Answer:
So we need to transfer 37 red and 73 blue marbles from Box A to Box B.
Explanation:
Let x be the number of red marbles to be transferred from Box A to Box B, and let y be the number of blue marbles to be transferred from Box A to Box B. Then the total number of marbles in each box after the transfer is:
Box A: 200 + 90 - x - y = 290 - x - y Box B: 80 + 100 + x + y = 180 + x + y
We want 80% of the marbles in Box A and 50% of the marbles in Box B to be red, so we can set up the following equations:
0.8(290 - x - y) = 232 - 0.8x - 0.8y (80% of Box A is red) 0.5(180 + x + y) = 90 + 0.5x + 0.5y (50% of Box B is red)

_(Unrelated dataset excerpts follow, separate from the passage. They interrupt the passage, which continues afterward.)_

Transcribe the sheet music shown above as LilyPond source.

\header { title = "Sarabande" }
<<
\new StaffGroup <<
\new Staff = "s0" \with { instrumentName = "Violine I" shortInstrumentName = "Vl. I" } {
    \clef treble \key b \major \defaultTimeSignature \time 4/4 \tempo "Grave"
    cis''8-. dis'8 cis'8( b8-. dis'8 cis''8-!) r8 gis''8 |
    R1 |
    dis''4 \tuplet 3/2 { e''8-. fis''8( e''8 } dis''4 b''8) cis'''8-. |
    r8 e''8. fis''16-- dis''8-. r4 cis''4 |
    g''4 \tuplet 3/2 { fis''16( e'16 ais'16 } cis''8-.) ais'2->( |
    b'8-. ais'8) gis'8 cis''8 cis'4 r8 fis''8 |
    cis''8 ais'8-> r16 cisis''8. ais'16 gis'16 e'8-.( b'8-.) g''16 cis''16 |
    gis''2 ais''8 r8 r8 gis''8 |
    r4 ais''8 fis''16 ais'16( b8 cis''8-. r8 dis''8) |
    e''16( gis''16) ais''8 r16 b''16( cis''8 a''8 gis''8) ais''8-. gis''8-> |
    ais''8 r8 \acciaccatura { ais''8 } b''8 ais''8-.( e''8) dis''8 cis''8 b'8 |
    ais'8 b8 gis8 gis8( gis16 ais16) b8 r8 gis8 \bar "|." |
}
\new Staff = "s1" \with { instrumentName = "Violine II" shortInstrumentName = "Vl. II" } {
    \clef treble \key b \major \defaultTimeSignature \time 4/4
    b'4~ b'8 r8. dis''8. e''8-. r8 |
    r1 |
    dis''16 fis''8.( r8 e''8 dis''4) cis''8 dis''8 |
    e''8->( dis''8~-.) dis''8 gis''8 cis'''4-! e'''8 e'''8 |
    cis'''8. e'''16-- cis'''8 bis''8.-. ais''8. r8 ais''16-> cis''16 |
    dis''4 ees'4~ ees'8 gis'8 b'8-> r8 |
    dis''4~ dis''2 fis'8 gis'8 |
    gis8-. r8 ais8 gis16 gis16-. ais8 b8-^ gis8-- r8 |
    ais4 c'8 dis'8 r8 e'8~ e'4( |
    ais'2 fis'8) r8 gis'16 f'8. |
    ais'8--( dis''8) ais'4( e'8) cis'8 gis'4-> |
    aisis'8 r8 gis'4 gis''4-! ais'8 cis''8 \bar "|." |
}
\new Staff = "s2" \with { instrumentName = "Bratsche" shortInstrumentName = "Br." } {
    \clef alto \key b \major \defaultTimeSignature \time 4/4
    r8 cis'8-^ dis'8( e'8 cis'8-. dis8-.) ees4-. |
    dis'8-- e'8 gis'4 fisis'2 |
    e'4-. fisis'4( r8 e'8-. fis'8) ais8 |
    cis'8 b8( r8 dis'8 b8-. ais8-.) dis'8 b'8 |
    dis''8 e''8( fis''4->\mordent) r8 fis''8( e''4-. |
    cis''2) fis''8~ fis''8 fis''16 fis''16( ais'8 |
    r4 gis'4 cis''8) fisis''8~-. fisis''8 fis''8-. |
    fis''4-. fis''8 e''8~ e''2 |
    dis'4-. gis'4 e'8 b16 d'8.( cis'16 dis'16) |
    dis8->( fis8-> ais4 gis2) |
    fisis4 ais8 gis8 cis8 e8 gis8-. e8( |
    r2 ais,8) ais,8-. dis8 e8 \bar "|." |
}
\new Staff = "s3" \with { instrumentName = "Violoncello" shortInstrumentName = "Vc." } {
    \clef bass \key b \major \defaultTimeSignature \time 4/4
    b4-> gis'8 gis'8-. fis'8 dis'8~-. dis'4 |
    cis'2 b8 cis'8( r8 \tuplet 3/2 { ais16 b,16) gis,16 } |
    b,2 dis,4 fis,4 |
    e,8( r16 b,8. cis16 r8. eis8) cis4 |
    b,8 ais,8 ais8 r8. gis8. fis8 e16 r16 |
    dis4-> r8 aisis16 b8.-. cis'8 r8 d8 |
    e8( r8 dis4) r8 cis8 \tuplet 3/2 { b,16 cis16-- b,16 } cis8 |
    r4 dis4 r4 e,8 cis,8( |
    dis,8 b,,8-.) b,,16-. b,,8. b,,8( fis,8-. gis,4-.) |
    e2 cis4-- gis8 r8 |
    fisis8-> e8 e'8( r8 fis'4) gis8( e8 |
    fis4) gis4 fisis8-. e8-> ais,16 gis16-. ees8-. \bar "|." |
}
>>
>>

To solve for x and y, we can set these two expressions equal to each other:
232 - 0.8x - 0.8y = 90 + 0.5x + 0.5y
Simplifying and rearranging, we get:
1.3x + 1.3y = 142 13x + 13y = 1420 x + y = 110
So we need to transfer a total of 110 marbles from Box A to Box B. To find the number of red marbles to transfer (x), we can use the first equation:
0.8(290 - x - y) = 232 - 0.8x - 0.8y 232 - 0.8x - 0.8y = 232 - 0.8x - 58 0.8y = 58 y = 72.5
Since we can't have a half marble, we'll round up to 73 blue marbles to transfer. Therefore, the number of red marbles to transfer is:
x = 110 - 73 = 37
So we need to transfer 37 red and 73 blue marbles from Box A to Box B.